Peters observes that PPBS “made something of a comeback in ‘managerialist-oriented countries 
such as Australia” in the 1990s’. Hughes, contributing to a 2001 mailbase discussion, argues that 
“Wildavsky opposed rationality in budgeting but times have changed; information systems have 
been greatly improved; no longer is it sustainable that something should not be done because it is 
hard to do. After fifteen years or so there are some aspects of the new public management which 
can be regarded as having worked and some which may have not. Of those, in the countries which 
implemented them well, the financial reforms are probably those which have worked best.” 
UK academics Gray et al argue that a difficulty with the Schick model of mature budgeting outlined 
above is that it has a limited shelf life. As many OECD countries faced tax/spend crises, they 
moved towards budgetary retrenchment, reasserting “resource management and control at the 
expense of planning” (Gray et al, 1993, p 11) and thus abandoning the planning elements of PPBS.
As Schick put it, “It was futile to analyze program options when there was no money for them” 
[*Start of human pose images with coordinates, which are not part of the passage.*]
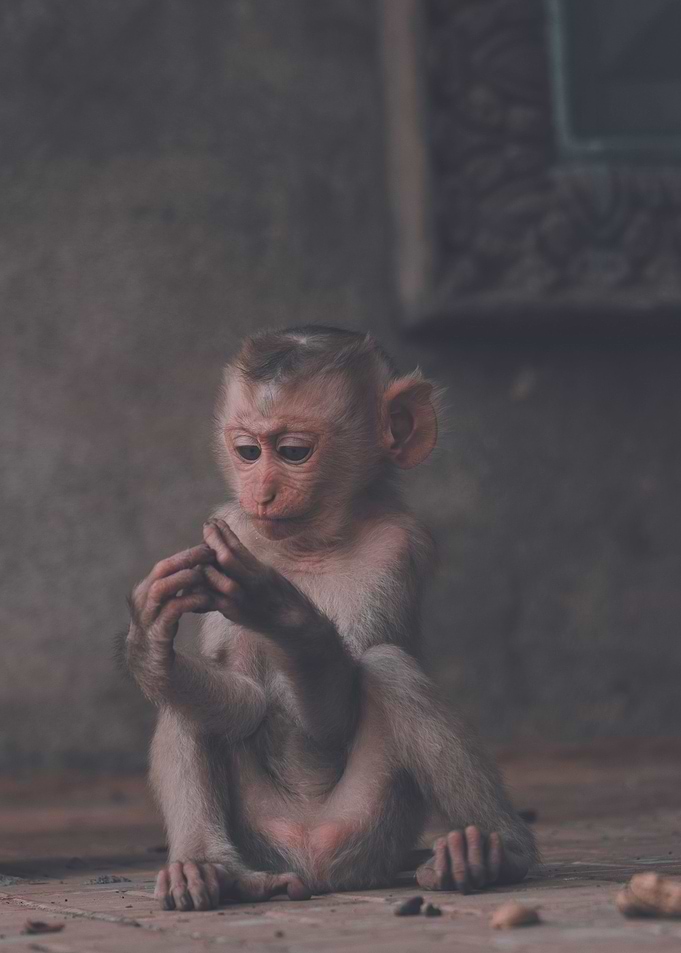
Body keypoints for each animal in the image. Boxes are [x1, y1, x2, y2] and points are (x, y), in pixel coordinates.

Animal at [124, 325, 538, 911]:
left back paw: (496, 851)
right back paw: (211, 869)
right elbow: (244, 700)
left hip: (372, 827)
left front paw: (284, 614)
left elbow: (333, 719)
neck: (310, 545)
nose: (262, 492)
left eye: (293, 452)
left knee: (388, 668)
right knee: (186, 705)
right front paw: (150, 644)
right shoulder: (232, 524)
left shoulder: (396, 546)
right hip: (261, 831)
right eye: (247, 452)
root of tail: (312, 864)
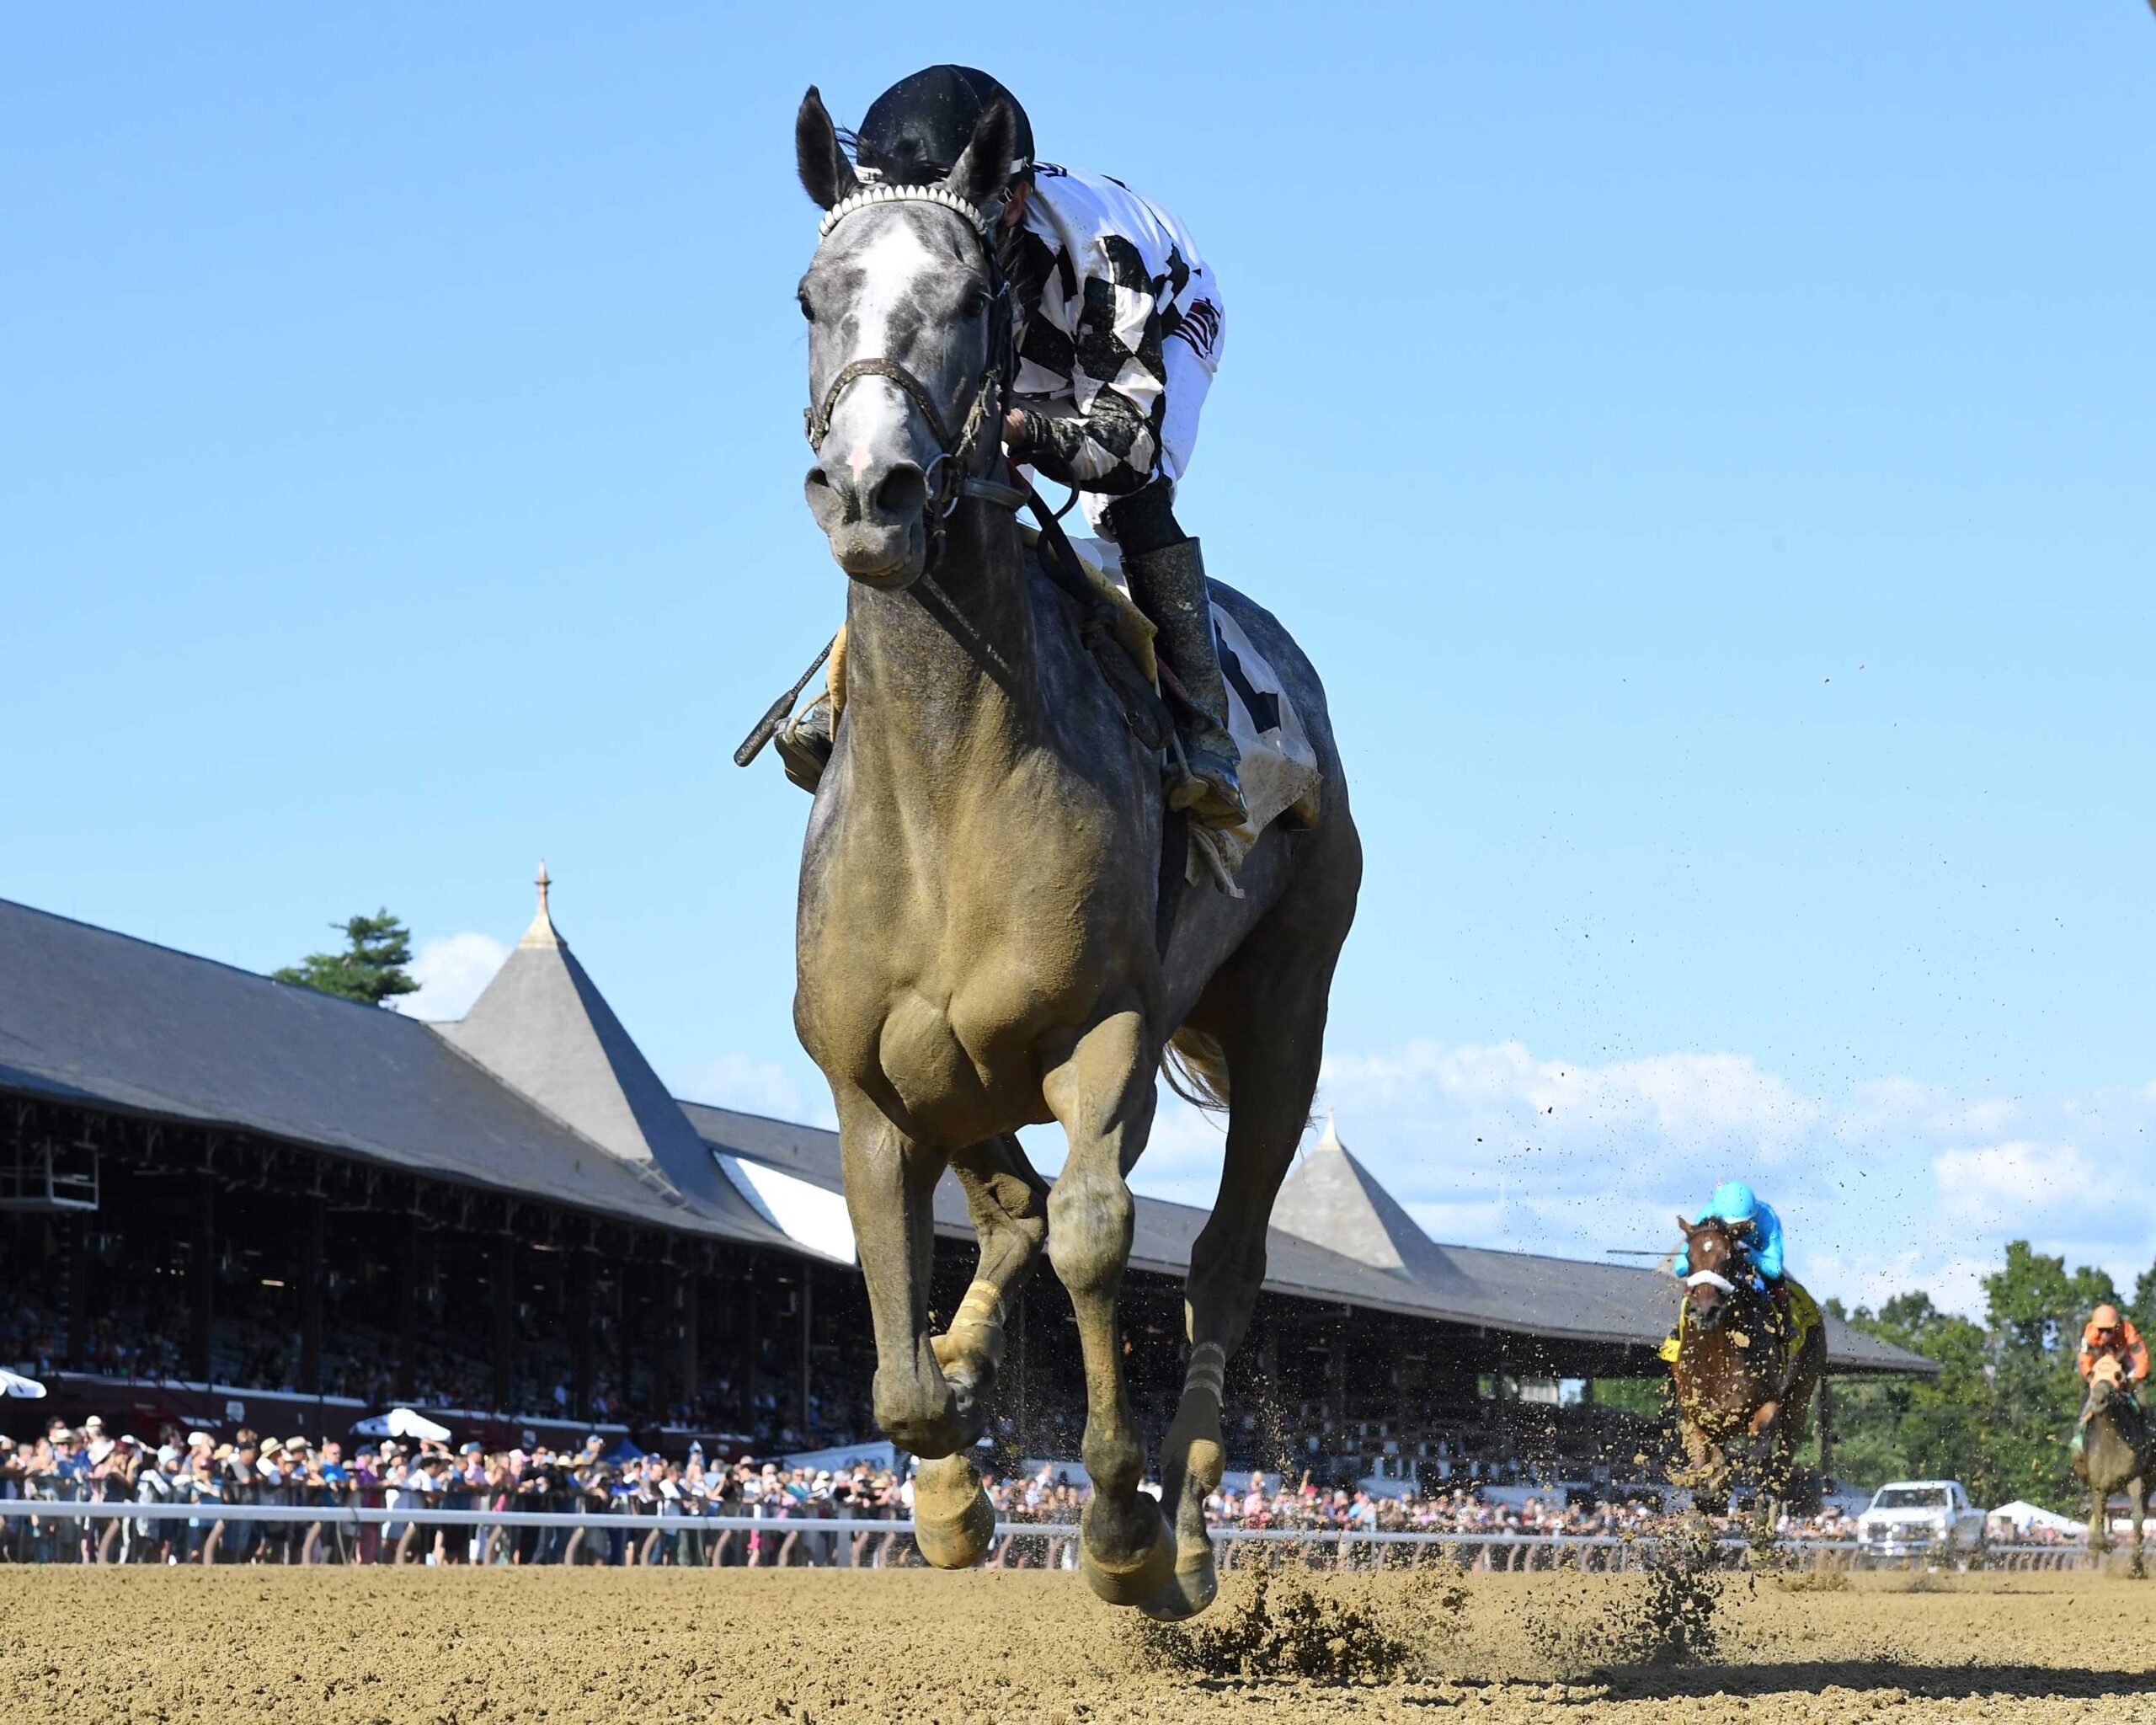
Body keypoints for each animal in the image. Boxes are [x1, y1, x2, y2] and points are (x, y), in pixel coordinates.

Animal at [782, 88, 1362, 1620]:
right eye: (811, 295)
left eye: (969, 300)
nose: (872, 489)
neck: (945, 783)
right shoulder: (870, 1073)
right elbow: (904, 1348)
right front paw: (948, 1487)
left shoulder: (1106, 1033)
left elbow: (1105, 1232)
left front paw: (1118, 1524)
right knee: (1015, 1213)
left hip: (1284, 1013)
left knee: (1220, 1262)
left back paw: (1195, 1528)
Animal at [1668, 1214, 1826, 1527]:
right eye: (1689, 1257)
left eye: (1728, 1257)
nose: (1705, 1311)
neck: (1717, 1356)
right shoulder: (1696, 1415)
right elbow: (1704, 1463)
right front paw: (1707, 1499)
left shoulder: (1768, 1405)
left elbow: (1758, 1452)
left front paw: (1757, 1505)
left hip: (1801, 1394)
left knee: (1784, 1454)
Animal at [2074, 1357, 2153, 1575]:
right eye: (2093, 1373)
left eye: (2117, 1376)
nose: (2098, 1400)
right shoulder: (2099, 1486)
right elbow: (2100, 1518)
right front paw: (2103, 1544)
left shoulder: (2135, 1478)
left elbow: (2137, 1518)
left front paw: (2136, 1566)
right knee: (2097, 1517)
(1990, p 35). Thus, time horizons became shorter, with greater emphasis on productivity measures 
and short-term targets. Therefore one may be tempted to conclude that PPBS is best suited to a 
mature policy making and budgetary environment where retrenchment is not a priority – if in other 
words, there is an emphasis on outputs and outcomes. 
Whilst a very large number of developing countries adopted performance budgeting either before or 
after the publication of the 1965 United Nationals manual, according to Dean with Pugh, no 
developing country attempted implementation of PPBS (Dean with Pugh, 1989, p 25).